Well, there’s another side here.
He’s not just a “competent reporter.” He’s also the CIA’s guy at the Post.
So one could argue he was simply serving his employer, as he had for years, to protect their flank.
I’m no fan of Pincus. His slandering of Gary Webb is just one small instance in a litany of journalistic contortions he’s taken over the years to protect the Agency. And no surprise there. He wrote an article in 1967 that ran with the bold headline, “How I Traveled Abroad on CIA Subsidy,” an article I sent to Gary Webb, who then sent it to some other sources so he wouldn’t have to be the one to remind people of how Pincus had already proclaimed his loyalties long ago.
(That article had been sitting, unfiled, on my desk for a year at the time. I knew there’d be some perfect opportunity for it. When Pincus was the opening salvo in the CIA’s war against Gary Webb’s stories of their Contra-Cocaine dealings, I figured it was time to set the cat free.)
I’m furious at the outing of Plame. But I’m not about to laud Pincus for doing whatever the CIA wants him to do, be it a paid or unpaid assignment.
You’ve got to be kidding. Do you believe in mind control? And how exactly is this Pincus covering for the CIA? You discredit someone because of prior association? Guess that means Ray McGovern and Mel Goodman and Valerie Plame should not be believed either.
Come back to planet eart Lisa. The Bush Administration cooked the intel books on the case for war in Iraq. Some unnamed but courageous CIA officers tried to warn the public, as one did in this piece, and you focus on Gary Webb? I don’t get it. Must be my four years at CIA addled my brains.
Must be, Larry.
Seriously – I don’t have the time to detail how Pincus has shilled for the CIA over the years. The Webb one was so bald it sticks out easily in memory. But there were other instances.
Come back to planet earth yourself, Larry. The CIA is not all wine and roses.
And fortunately – this page lays out Pincus’s background in bright detail:
See the original for links to more info. And it should be noted that journalists who serve the CIA have often been awarded Pulitzer Prize winning scoops. For example, Hal Hendrix:
So now Pincus is serving the Agency in a good way. Fine. But that doesn’t mean we should laud him (unless the person lauding is CIA, such as you, in which case it’s totally understandable), or forget his transgressions against the truth in defense of the Agency.
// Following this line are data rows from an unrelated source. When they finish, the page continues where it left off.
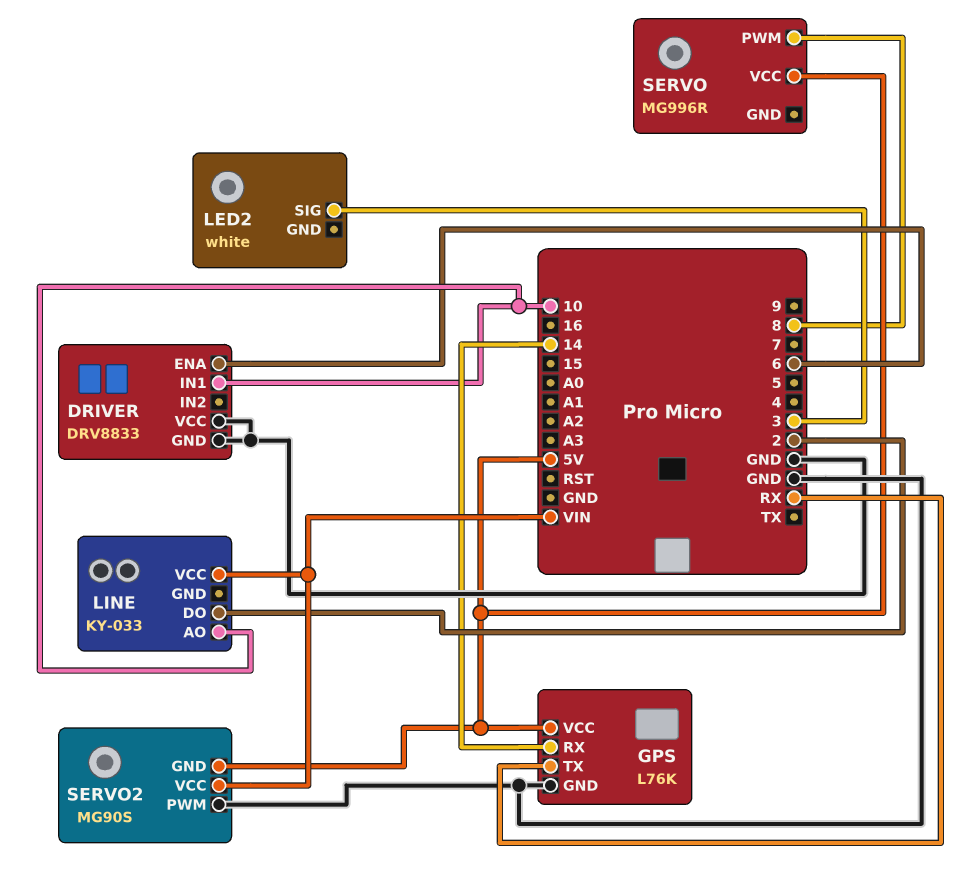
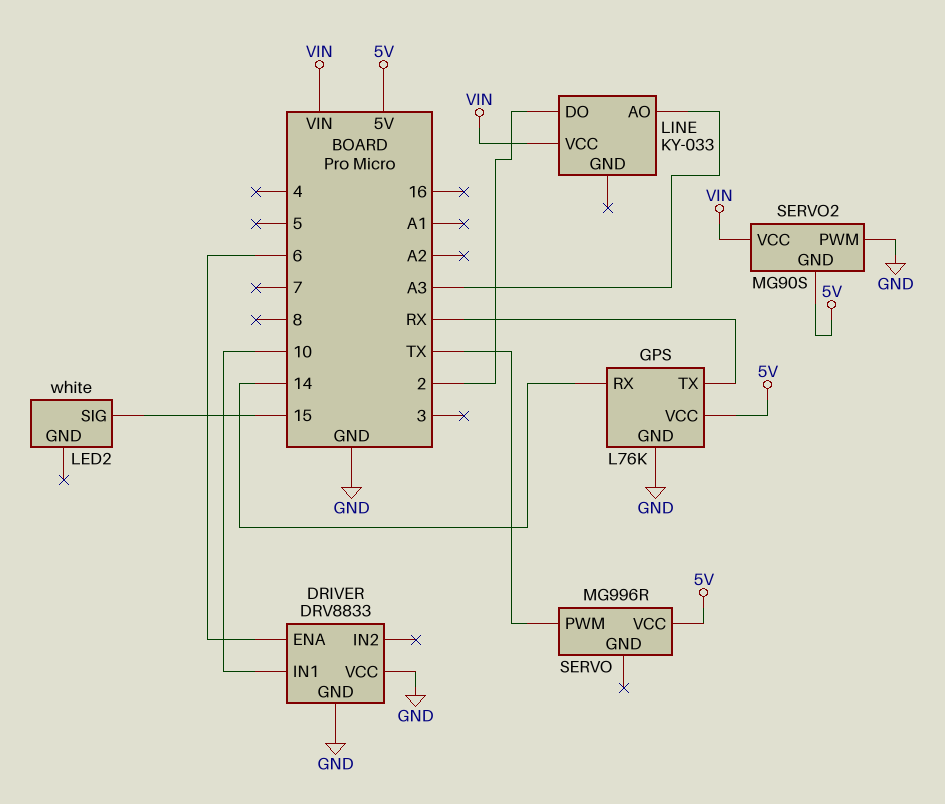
LED2 pin SIG: 3 -> 15
LINE pin AO: 10 -> A3
SERVO pin PWM: 8 -> TX

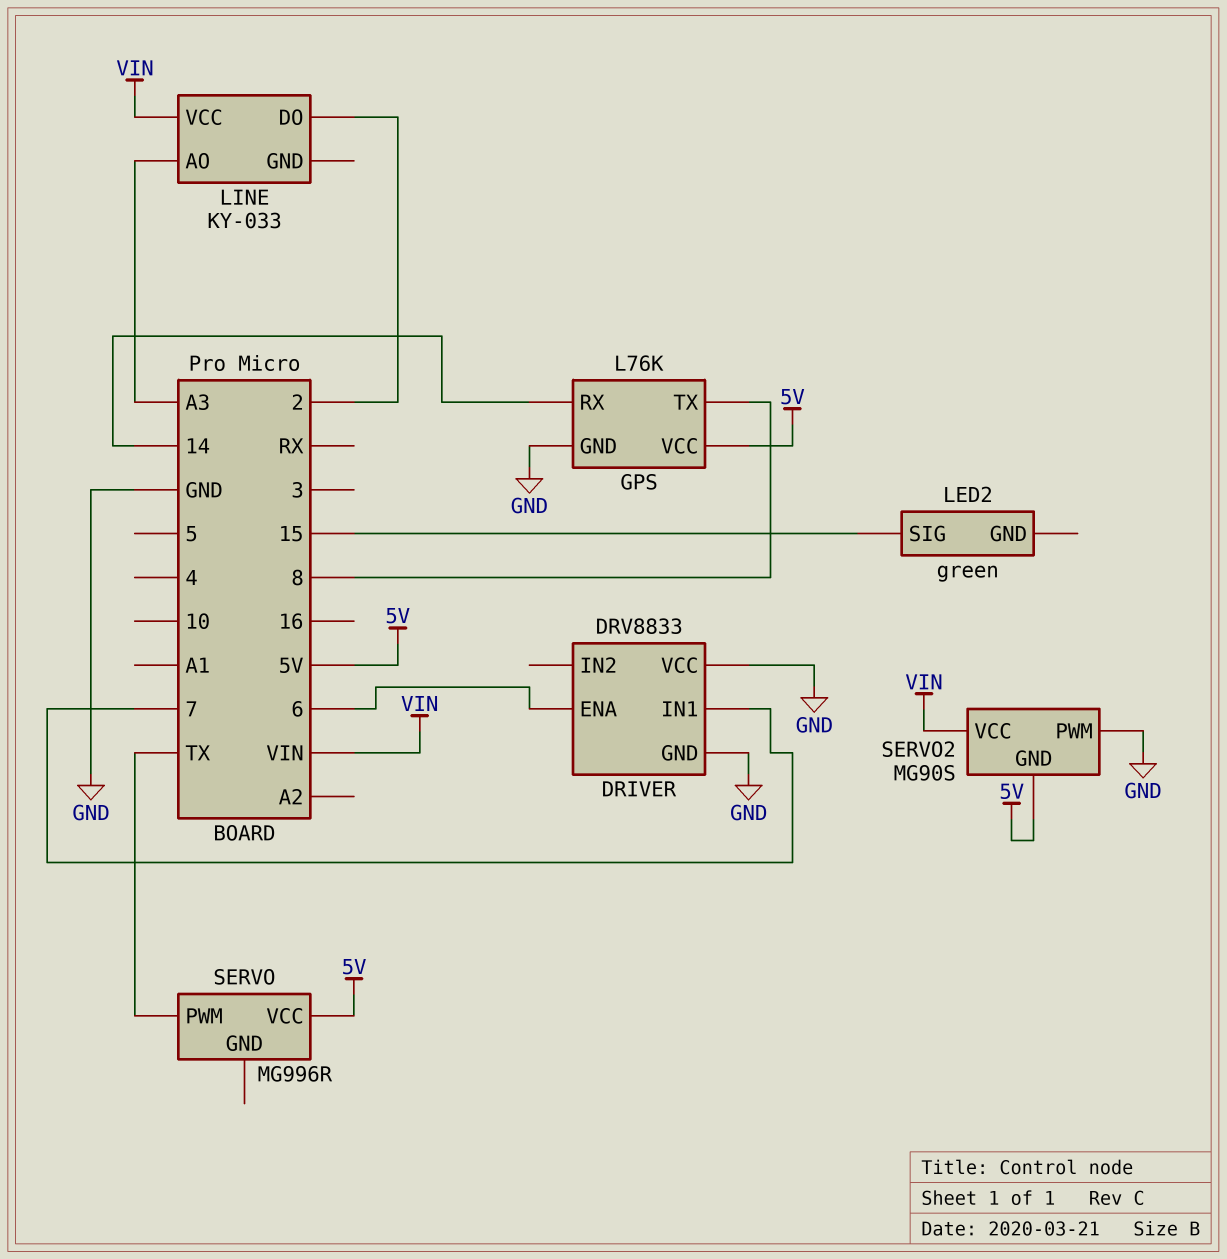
DRIVER pin IN1: 10 -> 7
GPS pin TX: RX -> 8
LED2: white -> green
Do you think Judith Miller and Robert Novak should have been held in contempt for not revealing their sources re the Plame episode?
As usual Lisa, you add a fuller perspective to a story. Since the CIA already knew they were being set up by OVP & Condi, do you think they used Pincus as some sort of a messenger for pre-emptive pushback? As much as I like Kristoff, Pincus brings the old war horse weight to the story, similar to Murtha’s arrival at the Iraq debate and Pincus’ story would certainly cause pause if not give the Niger story legs.
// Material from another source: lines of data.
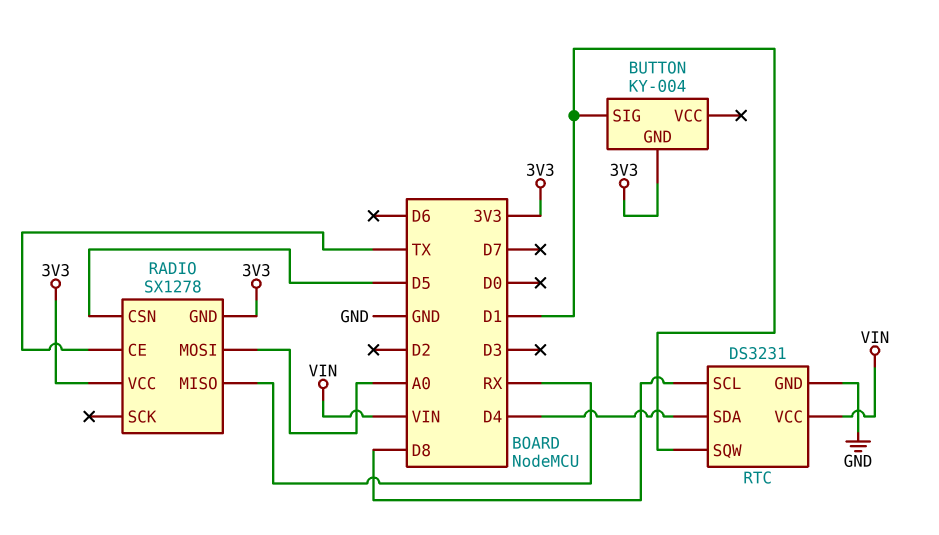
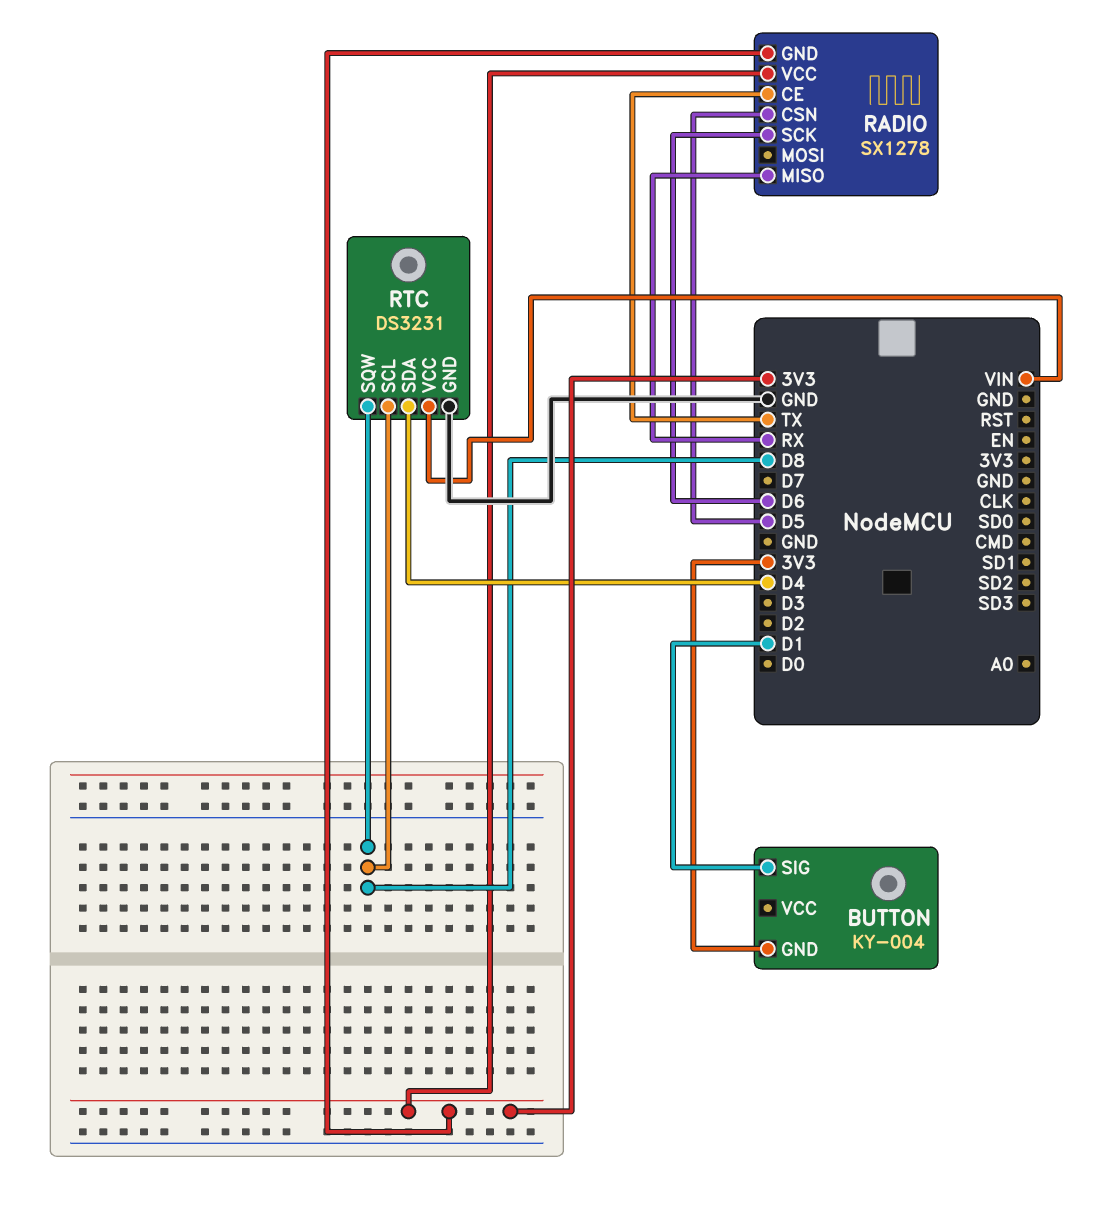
RADIO pin MOSI: A0 -> none
RADIO pin SCK: none -> D6
RTC pin SQW: D1 -> D8

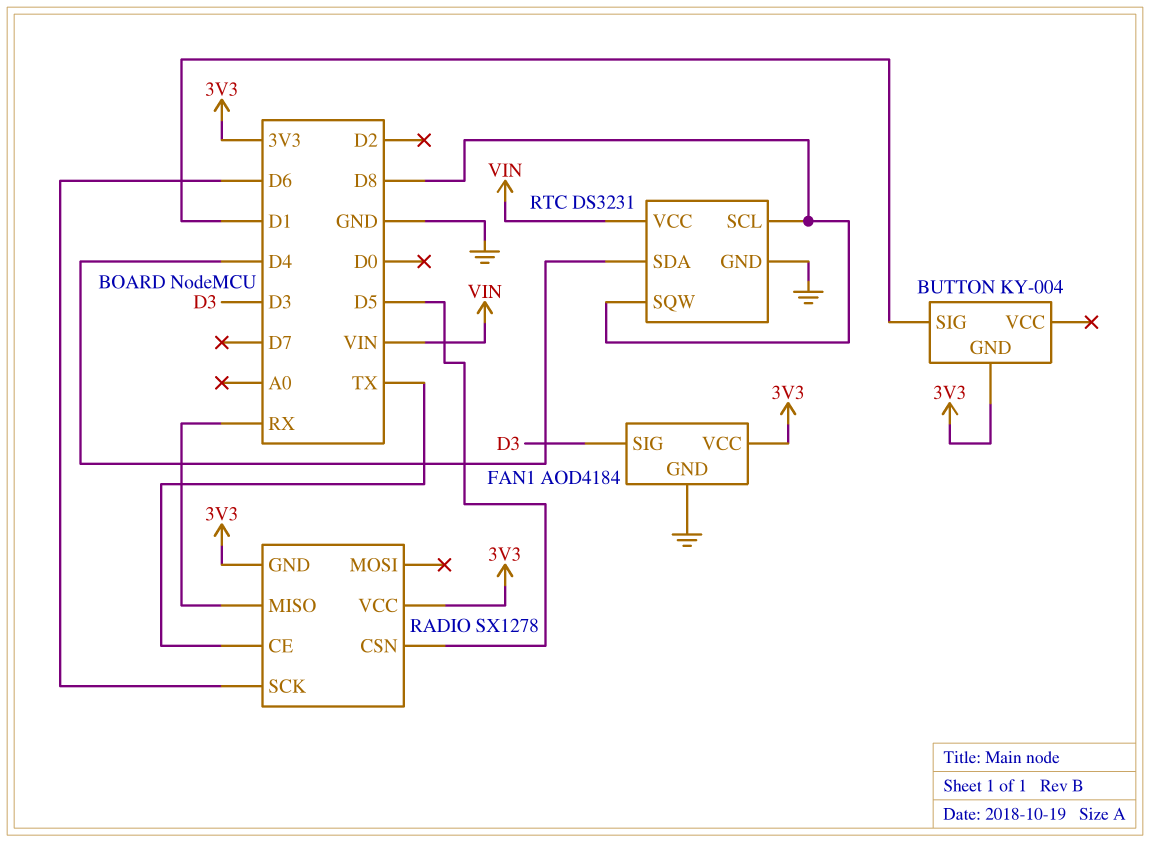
FAN1: none -> AOD4184
FAN1 pin GND: none -> GND
FAN1 pin SIG: none -> D3
FAN1 pin VCC: none -> 3V3

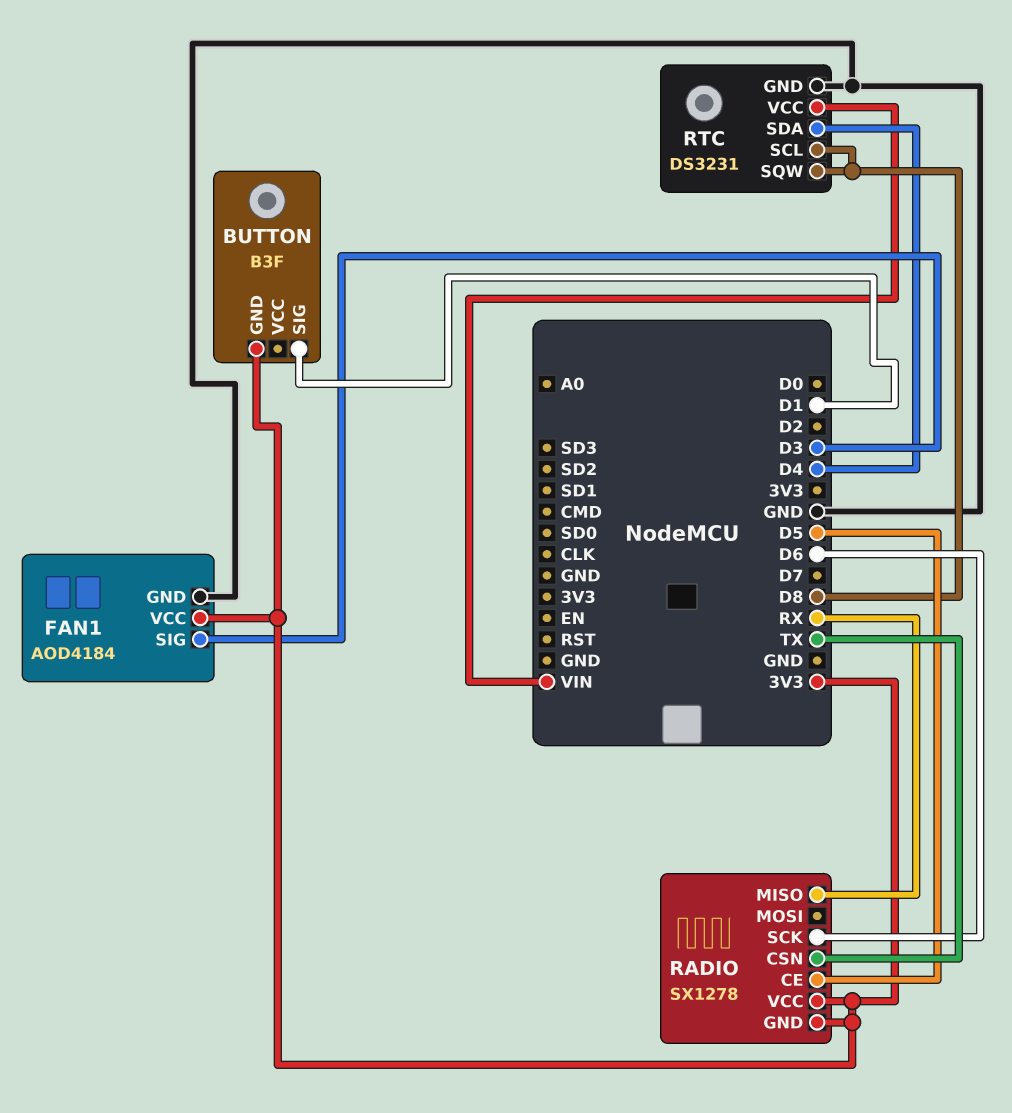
BUTTON: KY-004 -> B3F
RADIO pin CE: TX -> D5
RADIO pin CSN: D5 -> TX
I’m not sure how his story gave the Niger story legs – but I’m awfully tired tonight.
Do I think the CIA set Pincus on this story? I think they didn’t have to. After years of being a trained monkey you don’t have to wait for orders.
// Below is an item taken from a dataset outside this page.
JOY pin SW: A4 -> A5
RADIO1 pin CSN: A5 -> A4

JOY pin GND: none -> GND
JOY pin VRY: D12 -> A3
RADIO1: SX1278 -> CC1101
One other thing to consider is that the White House and parts of the CIA were very much at odds during this whole period. Whether Pincus was acting in concert with the CIA or not in this instance, the thought that he might be certainly would have occurred to the White House, and that might have been enough to cause them to react strongly to the Pincus article. They could well have construed it as a shot across their bow from the CIA. Pincus was also one of the few journalists who cast doubt on Saddam’s possession of WMD before the war so the White House could have been looking at all these stories as part of a larger mosaic that had its roots at Langley.